Answer: If you’re paying in dollars, you’re probably missing a chance to save money.
Here are the five words you never want to say when you’re abroad and you’re asked which currency you want to pay in: “I’ll pay in dollars, thanks.”
That’s because of a devilish little deception called “dynamic currency conversion,” which is not the same as a foreign transaction fee. It’s another fee altogether.
Here’s what happens, according to Kimberly Palmer, a credit card expert at NerdWallet, a personal finance website:
When you are asked whether you want to pay in dollars or euros or any other currency, you are allowing a dynamic currency conversion provider to set the exchange rate.
You pay its rate and, Palmer said, “In most cases you will end up paying more … if you say yes. It’s because the exchange rates are not generally as favorable as the card network’s (meaning Visa, MasterCard or whatever credit card you carry).”
The provider and the merchant generally split the profit from that conversion fee. It won’t be much on any one charge, but for lots of transactions it could be a pretty penny (or euro).
What they’re doing is not illegal. It is said to be a convenience: You know what 47.52 means in U.S. dollars.
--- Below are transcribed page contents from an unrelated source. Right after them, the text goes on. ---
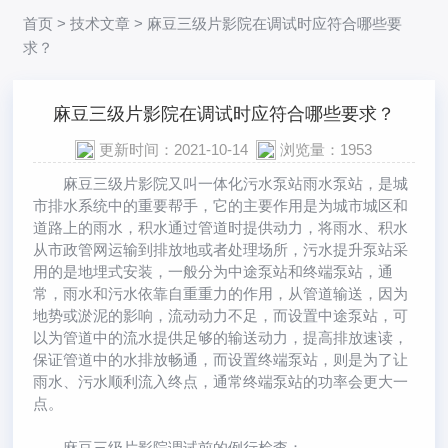
首页
>
技术文章
> 麻豆三级片影院在调试时应符合哪些要
求？
麻豆三级片影院在调试时应符合哪些要求？
更新时间：2021-10-14
浏览量：1953
麻豆三级片影院
又叫一体化污水泵站雨水泵站，是城
市排水系统中的重要帮手，它的主要作用是为城市城区和
道路上的雨水，积水通过管道时提供动力，将雨水、积水
从市政管网运输到排放地或者处理场所，污水提升泵站采
用的是地埋式安装，一般分为中途泵站和终端泵站，通
常，雨水和污水依靠自重重力的作用，从管道输送，因为
地势或淤泥的影响，流动动力不足，而设置中途泵站，可
以为管道中的流水提供足够的输送动力，提高排放速读，
保证管道中的水排放畅通，而设置终端泵站，则是为了让
雨水、污水顺利流入终点，通常终端泵站的功率会更大一
点。
麻豆三级片影院调试前的例行检查：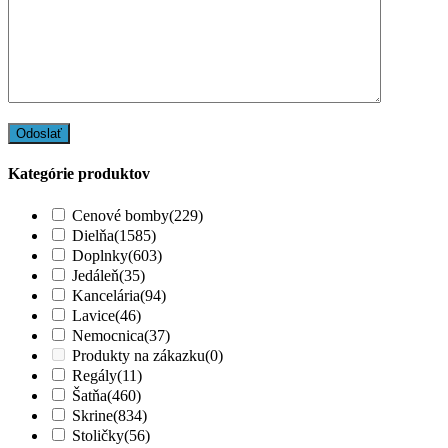
Kategórie produktov
Cenové bomby
(229)
Dielňa
(1585)
Doplnky
(603)
Jedáleň
(35)
Kancelária
(94)
Lavice
(46)
Nemocnica
(37)
Produkty na zákazku
(0)
Regály
(11)
Šatňa
(460)
Skrine
(834)
Stoličky
(56)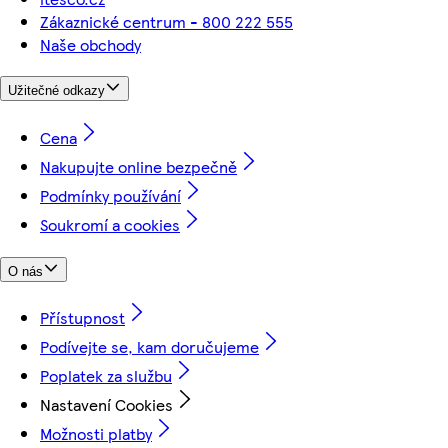
Zákaznické centrum - 800 222 555
Naše obchody
Užitečné odkazy
Cena
Nakupujte online bezpečně
Podmínky používání
Soukromí a cookies
O nás
Přístupnost
Podívejte se, kam doručujeme
Poplatek za službu
Nastavení Cookies
Možnosti platby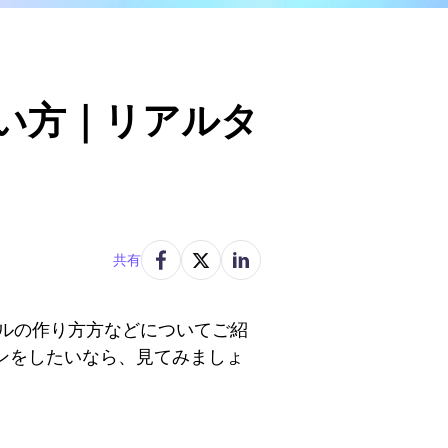
い方｜リアルタ
共有
デルの作り方方などについてご紹
ーンをしたいなら、見てみましょ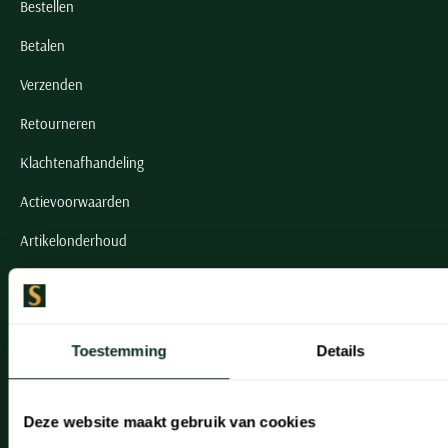
Bestellen
Betalen
Verzenden
Retourneren
Klachtenafhandeling
Actievoorwaarden
Artikelonderhoud
Onze winkels
Onze winkels
Toestemming
Details
Heemstede
Hillegom
Deze website maakt gebruik van cookies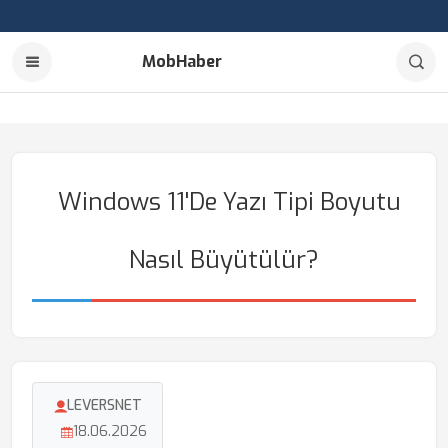
MobHaber
Windows 11'de Yazı Tipi Boyutu
Nasıl Büyütülür?
LEVERSNET
18.06.2026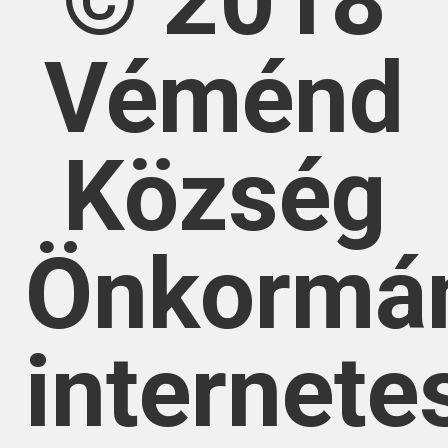
© 2018
Véménd
Község
Önkormá
internete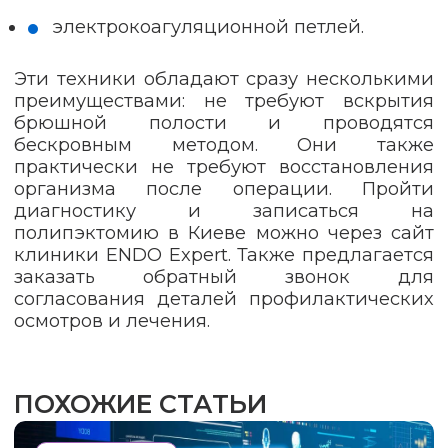
электрокоагуляционной петлей.
Эти техники обладают сразу несколькими
преимуществами: не требуют вскрытия
брюшной полости и проводятся
бескровным методом. Они также
практически не требуют восстановления
организма после операции. Пройти
диагностику и записаться на
полипэктомию в Киеве можно через сайт
клиники ENDO Expert. Также предлагается
заказать обратный звонок для
согласования деталей профилактических
осмотров и лечения.
ПОХОЖИЕ СТАТЬИ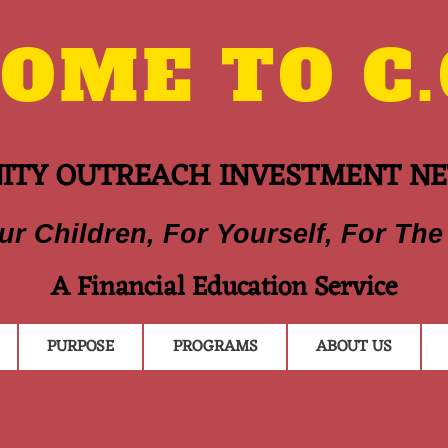
ME TO C.O
TY OUTREACH INVESTMENT N
ur Children, For Yourself, For The
A Financial Education Service
PURPOSE
PROGRAMS
ABOUT US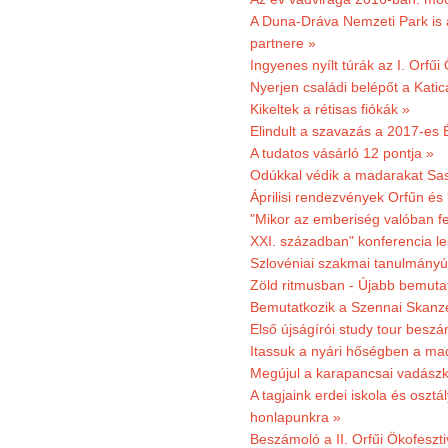
A Duna-Dráva Nemzeti Park is a
partnere »
Ingyenes nyílt túrák az I. Orfűi
Nyerjen családi belépőt a Kat
Kikeltek a rétisas fiókák »
Elindult a szavazás a 2017-es 
A tudatos vásárló 12 pontja »
Odúkkal védik a madarakat Sa
Áprilisi rendezvények Orfűn és
"Mikor az emberiség valóban fe
XXI. században" konferencia les
Szlovéniai szakmai tanulmányút
Zöld ritmusban - Újabb bemuta
Bemutatkozik a Szennai Skanzen
Első újságírói study tour besz
Itassuk a nyári hőségben a ma
Megújul a karapancsai vadászk
A tagjaink erdei iskola és osztál
honlapunkra »
Beszámoló a II. Orfűi Ökofeszti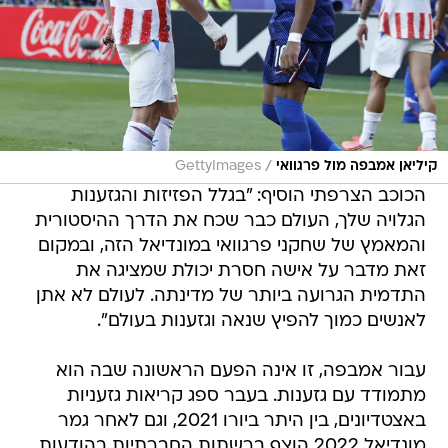
/
קיליאן אמבפה מול פרגוואי
GettyImages
הכוכב הצרפתי הוסיף: "בגלל הפזיזות והגזענות
הגלויה שלך, העולם כבר שכח את הדרך ההיסטורית
והמאמץ של שחקני פרגוואי במונדיאל הזה, ובמקום
זאת מדבר על אישה חסרת יכולת שמציגה את
התדמית הגרועה ביותר של מדינתה. לעולם לא אתן
לאנשים כמוך להפיץ שנאה וגזענות בעולם".
עבור אמבפה, זו אינה הפעם הראשונה שבה הוא
מתמודד עם גזענות. בעבר ספג קריאות גזעניות
באצטדיונים, בין היתר ביורו 2021, וגם לאחר גמר
מונדיאל 2022 הוצף ברשתות החברתיות בהודעות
You may not know what 37 euros is immediately, so why not?
Here’s why not: You’ll generally pay 1 percent to 3 percent more for paying in U.S. dollars than you will if you pay in the currency of the country you’re in, Palmer said.
But you don’t have to get stuck with paying a premium abroad. You can avoid that pain by:
>> Carrying a credit card (or cards — Palmer suggested having two or three in your wallet) that does not charge foreign transaction fees.
>> Choosing to pay in the currency of the country you’re in.
>> Watching the merchant like a hawk.
I did not swell with pride when one hotel assumed I’d want dollars and ran my charge through accordingly. Not wanting to cause a scene, I didn’t speak up.
Any merchant accepting a card is supposed to ask which you want. This hotelier did not. I’d assume evil intent except she looked about 12 years old, which is not to say that scam artists can’t be young, but I’m giving her the benefit of the doubt.
Should I have said something?
I could have, Palmer said, but it’s just as easy to keep your receipts and contact your card company when you return home.